> _Instruction_
Skip the pictures, please, and write out exactly the lines from the opening of the data through the line containing "Demo for UICollectionView".

> _Records supplied_
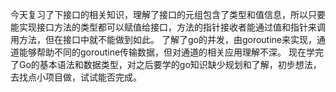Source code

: 今天复习了下接口的相关知识，理解了接口的元组包含了类型和值信息，所以只要能实现接口方法的类型都可以赋值给接口，方法的指针接收者能通过值和指针来调用方法，但在接口中就不能做到如此。
了解了go的并发，由goroutine来实现，通道能够帮助不同的goroutine传输数据，但对通道的相关应用理解不深。
现在学完了Go的基本语法和数据类型，对之后要学的go知识缺少规划和了解，初步想法，去找点小项目做，试试能否完成。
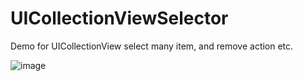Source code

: # UICollectionViewSelector
Demo for UICollectionView select many item, and remove action etc.


![image](https://www.hanmingjie.com/githubvideo/UICollectionSelector-iPhone.gif)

> _Exercise response_
Source code

: 今天复习了下接口的相关知识，理解了接口的元组包含了类型和值信息，所以只要能实现接口方法的类型都可以赋值给接口，方法的指针接收者能通过值和指针来调用方法，但在接口中就不能做到如此。
了解了go的并发，由goroutine来实现，通道能够帮助不同的goroutine传输数据，但对通道的相关应用理解不深。
现在学完了Go的基本语法和数据类型，对之后要学的go知识缺少规划和了解，初步想法，去找点小项目做，试试能否完成。
Source code

: # UICollectionViewSelector
Demo for UICollectionView select many item, and remove action etc.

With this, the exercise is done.